By Rachna Singh, Vimal Bhatia
Jaipur/Jaisalmer: The state bird conservation plan is caught up in bureaucratic red-tapism. The ministry of environment & forest (MoEF) recently wrote to the state government for its consent on ex situ captive breeding programme for the critically endangered Great Indian Bustard (GIB).
According to official sources in the forest department, "The file is still under consideration. The Union ministry has put a clause that if Rajasthan agrees to ex-situ captive breeding programme, the state would have to contribute 50% of the expenses or else they would take the project to Maharashtra or Gujarat. Since this would need to be processed with several departments including finance, the matter is likely to take shape only after the elections."
On the flip side Gujarat and Maharashtra are keen to set up a conservation breeding project if Rajasthan would loan birds to it, which was found unacceptable to Jaipur based foresters. "The GIB has been pushed to a 'near extinction' status as per science. GIB's captive breeding programme is need of the hour. Dr. Vibhu Prakash's example of breeding vultures in captivity at Pinjore is already available, globally supported and can be adopted here," said Harsh Vardhan who has been championing the cause of the bird since 1980.

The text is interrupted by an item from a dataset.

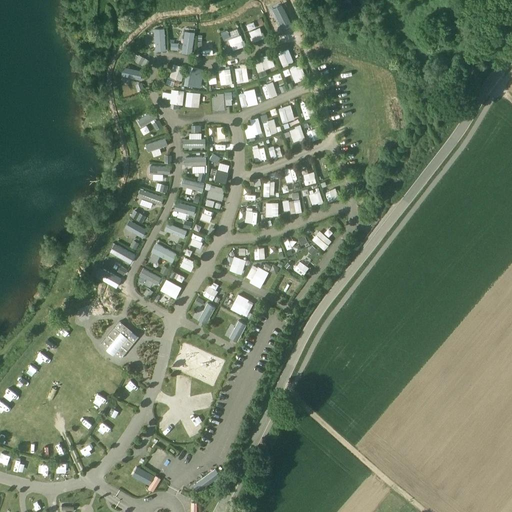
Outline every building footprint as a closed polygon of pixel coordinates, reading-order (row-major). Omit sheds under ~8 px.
[(280,11),(269,14),(273,30),(284,27),(280,11)] [(255,21),(246,24),(248,30),(257,26),(255,21)] [(252,42),(265,37),(261,26),(248,31),(252,42)] [(155,28),(156,51),(166,50),(164,28),(155,28)] [(185,30),(182,52),(191,53),(194,31),(185,30)] [(242,33),(229,38),(233,49),(246,45),(242,33)] [(205,56),(215,53),(213,47),(203,50),(205,56)] [(290,49),(278,52),(282,65),(294,62),(290,49)] [(258,76),(265,74),(263,67),(275,65),(272,53),(261,55),(262,61),(256,62),(258,76)] [(135,60),(146,66),(149,60),(138,54),(135,60)] [(181,79),(186,66),(174,62),(169,75),(181,79)] [(240,63),(241,66),(235,67),(237,82),(249,80),(246,62),(240,63)] [(289,68),(294,82),(307,77),(302,63),(289,68)] [(122,74),(139,78),(141,71),(124,67),(122,74)] [(231,67),(219,68),(221,83),(232,82),(231,67)] [(195,84),(196,76),(187,74),(185,82),(195,84)] [(166,81),(178,86),(180,81),(169,75),(166,81)] [(263,84),(266,97),(277,95),(274,81),(263,84)] [(184,103),(184,89),(171,89),(171,91),(162,91),(162,98),(170,98),(170,102),(184,103)] [(254,90),(239,94),(242,106),(257,102),(254,90)] [(213,107),(233,106),(232,91),(218,92),(218,96),(213,96),(213,107)] [(200,105),(201,92),(187,92),(187,104),(200,105)] [(301,109),(310,106),(308,98),(299,101),(301,109)] [(291,108),(280,112),(283,122),(294,119),(291,108)] [(138,119),(141,125),(157,117),(153,110),(138,119)] [(263,120),(274,117),(272,111),(261,114),(263,120)] [(265,134),(277,132),(275,119),(263,120),(265,134)] [(253,125),(245,125),(245,133),(253,133),(253,125)] [(302,125),(290,128),(293,141),(305,138),(302,125)] [(307,130),(310,141),(321,137),(317,127),(307,130)] [(146,145),(149,151),(167,145),(164,138),(146,145)] [(214,149),(229,149),(229,138),(214,138),(214,149)] [(183,149),(205,149),(205,139),(183,139),(183,149)] [(268,159),(266,148),(258,149),(258,144),(252,145),(254,161),(268,159)] [(283,155),(280,145),(269,148),(272,158),(283,155)] [(185,167),(207,167),(207,157),(185,157),(185,167)] [(304,164),(307,174),(314,172),(310,162),(304,164)] [(150,166),(150,173),(169,174),(170,167),(150,166)] [(209,178),(227,183),(230,171),(212,167),(209,178)] [(297,168),(285,168),(286,181),(297,180),(297,168)] [(182,185),(204,190),(205,183),(184,178),(182,185)] [(264,180),(263,194),(274,195),(275,180),(264,180)] [(286,180),(280,182),(282,192),(289,190),(286,180)] [(298,181),(292,184),(295,190),(301,188),(298,181)] [(208,197),(224,199),(225,185),(210,184),(208,197)] [(328,201),(340,197),(336,187),(325,191),(328,201)] [(140,188),(138,194),(161,204),(164,197),(140,188)] [(324,201),(319,188),(308,192),(313,205),(324,201)] [(301,198),(282,200),(284,209),(291,208),(291,213),(302,211),(301,198)] [(221,207),(222,202),(206,199),(205,204),(221,207)] [(174,207),(194,213),(196,206),(176,200),(174,207)] [(279,215),(278,201),(266,202),(267,215),(279,215)] [(199,218),(211,222),(215,211),(203,206),(199,218)] [(131,215),(141,221),(145,215),(135,209),(131,215)] [(246,209),(245,221),(257,222),(258,211),(246,209)] [(126,226),(143,235),(146,229),(130,220),(126,226)] [(166,229),(184,236),(187,230),(168,223),(166,229)] [(326,248),(332,237),(318,230),(313,241),(326,248)] [(201,247),(205,237),(195,232),(190,243),(201,247)] [(138,242),(133,240),(130,246),(135,249),(138,242)] [(152,251),(172,261),(176,252),(156,242),(152,251)] [(312,244),(309,250),(315,253),(318,248),(312,244)] [(109,254),(128,264),(133,255),(114,245),(109,254)] [(254,258),(265,258),(264,247),(253,247),(254,258)] [(235,254),(231,269),(242,273),(247,258),(235,254)] [(184,255),(180,265),(192,270),(196,260),(184,255)] [(302,274),(309,267),(302,260),(295,267),(302,274)] [(167,273),(169,267),(164,264),(161,270),(167,273)] [(257,280),(262,269),(253,264),(247,276),(257,280)] [(140,274),(158,283),(161,277),(142,268),(140,274)] [(161,288),(176,295),(181,285),(166,278),(161,288)] [(209,284),(203,294),(213,299),(219,290),(209,284)] [(247,316),(255,301),(239,293),(231,308),(247,316)] [(105,313),(98,300),(94,303),(100,316),(105,313)] [(199,318),(206,322),(214,305),(207,302),(199,318)] [(240,320),(231,336),(237,339),(246,324),(240,320)] [(138,337),(119,321),(101,344),(121,359),(138,337)] [(131,390),(137,383),(131,378),(124,385),(131,390)] [(123,390),(119,398),(126,402),(130,393),(123,390)] [(15,458),(14,465),(27,468),(28,461),(15,458)] [(40,473),(50,474),(51,466),(42,465),(40,473)] [(220,476),(215,470),(194,485),(199,491),(220,476)]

Till any decision is taken on captive breeding, the ministry has accorded consent to the Wildlife Institute of India (WII) that intends to put satellite transmitters on 6-8 birds in Rajasthan, provided the forest department gives its consent. However, the issue is hanging for months.
A positive step that Rajasthan forest authorities have taken to conserve the bird is to conduct a first time census of the bird in a scientific manner. A census for which WII scientists and forest department experts would jointly work. So far the census was based on a visual count within the Desert National Park (DNP) in which forest guards were found to be lacking in scientific content. The birds limit themselves to selected few grassland habitats and the park has been their last hope.
A three-pronged approach has been carved out to blend expertise from WII, forest department and volunteers. It is led by Dr. G S Bhardwaj, chief conservator - desert wildlife, Jodhpur, who worked a few years on the bird while at WII.
Ten biologists and 20 volunteers, besides equal number of forest guards have formed 20 teams to do GPS mapping of birds through jeeps from March 22 and will continue this for 7 days. Suthirtho Dutta, a scientist, from WII, is heading the ground operations. "About 45,000 square kilometer area has been identified in Jaisalmer, Barmer, Bikaner, Jodhpur and Sokhalian area in Ajmer. Around 20 teams will do the census keeping in view the transit method, habitat etc along with effect of human interference. Each team will go in 12x12 square km area on vehicular transit and camel etc and will do the census of the bird," said Bhardwaj, nodal officer for the census.
It is estimated that there are less than 150 GIBs left in the wild. The largest, about 60, are believed to be in Rajasthan, mostly within DNP. Gujarat and Maharashtra have next higher population.